A simple tool for identifying de novo variants from a VCF/BCF file.
git clone git://github.com/DonFreed/find_denovo.git
cd find_denovo
make HTSDIR=/path/to/htslib/
find_denovo [options] [-O <v|z|b|u>] [-i <in.vcf|in.vcf.gz|in.bcf>] -p in.ped [-o <out.vcf|out.vcf.gz|out.bcf>]
Options:
-c INT Minimum number of reads in all trio members [20]
-a INT Minimum number of reads supporting the alternate allele [3]
-t INT Minimum phred-scaled confidence for the parental genotype [20]
-s INT Minimum phred-scaled confidence for the child's genotype [20]
-l INT zlib compression level for the output VCF/BCF [7]
-i FILE The input file [stdin]
-p FILE The input PED file
-o FILE The output file [stdout]
-d FILE Output abbreviated information on the identified de novo variants (recommended for large inputs)
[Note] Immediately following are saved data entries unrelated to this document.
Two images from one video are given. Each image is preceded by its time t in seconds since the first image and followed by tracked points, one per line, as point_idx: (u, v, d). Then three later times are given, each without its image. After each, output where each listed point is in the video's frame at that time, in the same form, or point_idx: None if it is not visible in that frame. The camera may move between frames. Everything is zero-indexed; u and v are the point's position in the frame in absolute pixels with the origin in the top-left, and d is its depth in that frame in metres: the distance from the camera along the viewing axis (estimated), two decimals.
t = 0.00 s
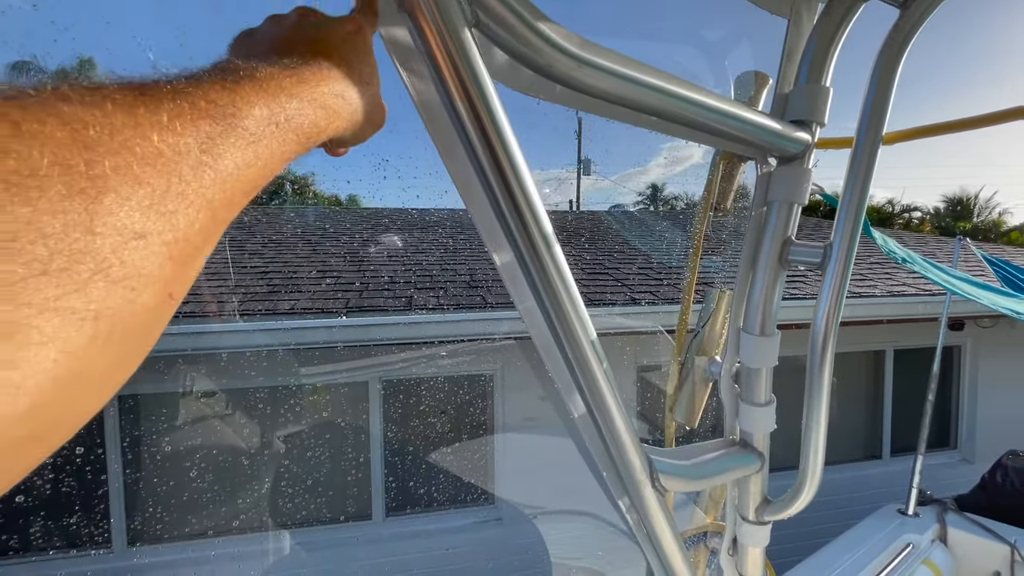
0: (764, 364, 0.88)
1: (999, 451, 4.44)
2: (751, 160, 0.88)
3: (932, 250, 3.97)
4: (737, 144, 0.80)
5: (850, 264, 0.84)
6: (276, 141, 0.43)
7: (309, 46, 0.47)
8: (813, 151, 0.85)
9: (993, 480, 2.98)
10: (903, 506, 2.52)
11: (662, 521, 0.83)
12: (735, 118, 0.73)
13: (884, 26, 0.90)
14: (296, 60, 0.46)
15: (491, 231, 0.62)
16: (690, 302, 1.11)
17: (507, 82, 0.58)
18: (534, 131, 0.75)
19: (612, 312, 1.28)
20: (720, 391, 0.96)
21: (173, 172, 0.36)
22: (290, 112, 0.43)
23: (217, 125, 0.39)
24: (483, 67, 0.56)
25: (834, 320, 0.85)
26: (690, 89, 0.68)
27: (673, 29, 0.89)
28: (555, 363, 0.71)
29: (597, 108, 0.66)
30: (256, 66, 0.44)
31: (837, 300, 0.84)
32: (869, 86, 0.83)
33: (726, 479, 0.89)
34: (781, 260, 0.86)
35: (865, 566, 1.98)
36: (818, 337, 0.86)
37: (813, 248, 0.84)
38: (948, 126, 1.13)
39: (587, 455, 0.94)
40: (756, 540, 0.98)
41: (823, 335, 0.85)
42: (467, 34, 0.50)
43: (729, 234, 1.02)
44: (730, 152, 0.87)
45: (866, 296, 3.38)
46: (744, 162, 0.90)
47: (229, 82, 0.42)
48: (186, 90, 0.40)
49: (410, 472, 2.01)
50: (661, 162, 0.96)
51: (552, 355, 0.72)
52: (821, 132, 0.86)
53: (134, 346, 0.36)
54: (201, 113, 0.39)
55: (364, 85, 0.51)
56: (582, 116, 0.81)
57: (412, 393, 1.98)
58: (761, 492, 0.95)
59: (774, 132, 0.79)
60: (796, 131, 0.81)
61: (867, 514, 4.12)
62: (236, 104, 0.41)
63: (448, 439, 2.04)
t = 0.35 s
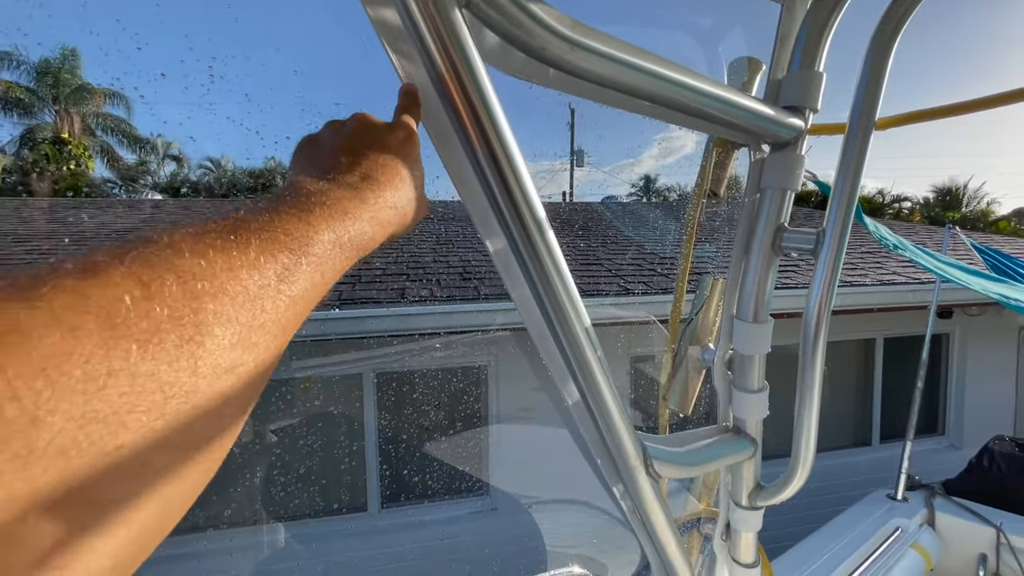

-O <v|z|b|u> v: VCF, z: bgzip compressed VCF, b: BCF, u: uncompressed BCF [v]
-n INT The maximum number of non-sibling individuals with the allele for a de novo call [2]
-x INT number of extra compression/decompression threads [0]
-h Print this help information
find_denovo
should work well for all samples regardless of ploidy. For diploid samples, the GATK's Genotype Refinement Pipeline may be more accurate.